I suspect that by April many of us are victims of the all too common phenomenon of teacher burnout, at least on some level. It’s not a joke – it’s real – and we don’t talk about it here bc it can be so personal. We don’t know why, but we spend April and May kind of crawling to June.
Let’s not do that. Let’s understand that by the time standardized testing hit in the spring, most school buildings have lost any sense of play and lightheartedness. It’s the way the system works and why summer break is not an option and why schools aren’t open full time like businesses are all year. It’s emotionally too hard for everyone.
So we need to continue our focus on the only standard that is real – the Communication Standard – and how to teach to it and how to bring it into our assessment, as well as continuing to focus on best CI practices, but we can’t forget now as we end the year to also focus on the kids. They can never get enough approval. (Nor can we.)
I enjoy the kids. I throw a nerf football around with them between classes and sometimes in class. We try to laugh during our brain breaks. I keep the CI focus simple in my classes because they are too young and fragile for the academic thing. We can never lighten up enough on our kids.
(If you raised an eyebrow as you read that last sentence you may want to think about why.
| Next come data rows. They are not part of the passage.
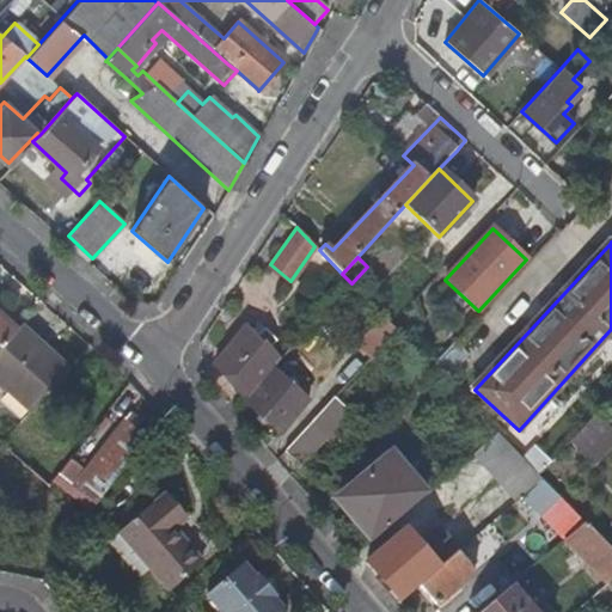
[(0,344),(16,328),(0,313),(0,344)]
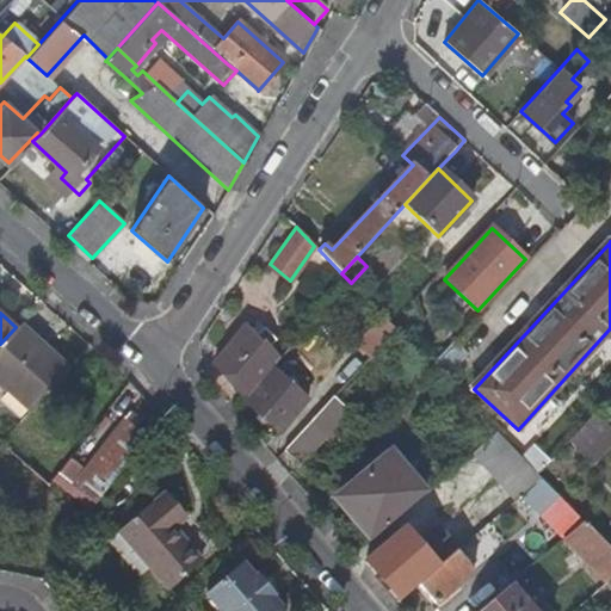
[(363,338),(376,351),(395,328),(390,323),(383,316),(363,338)]
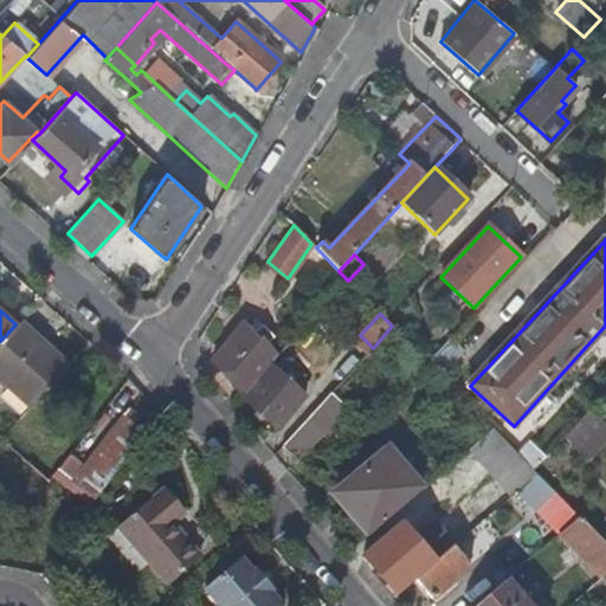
[(250,324),(255,329),(262,324),(257,318),(250,324)]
The hard work we call rigor is in CI classrooms characterized by a remarkable lightness.)
This is the greatest ill of end of the year standardized testing – what we call the TCAP in Colorado – it takes the kids out of the equation. It turns them into robots. If adults had to take TCAP, they wouldn’t. We can’t afford to do this much longer. All my years of teaching, and I am only finding this out at the end. All these years, I thought it was all so serious. Dang.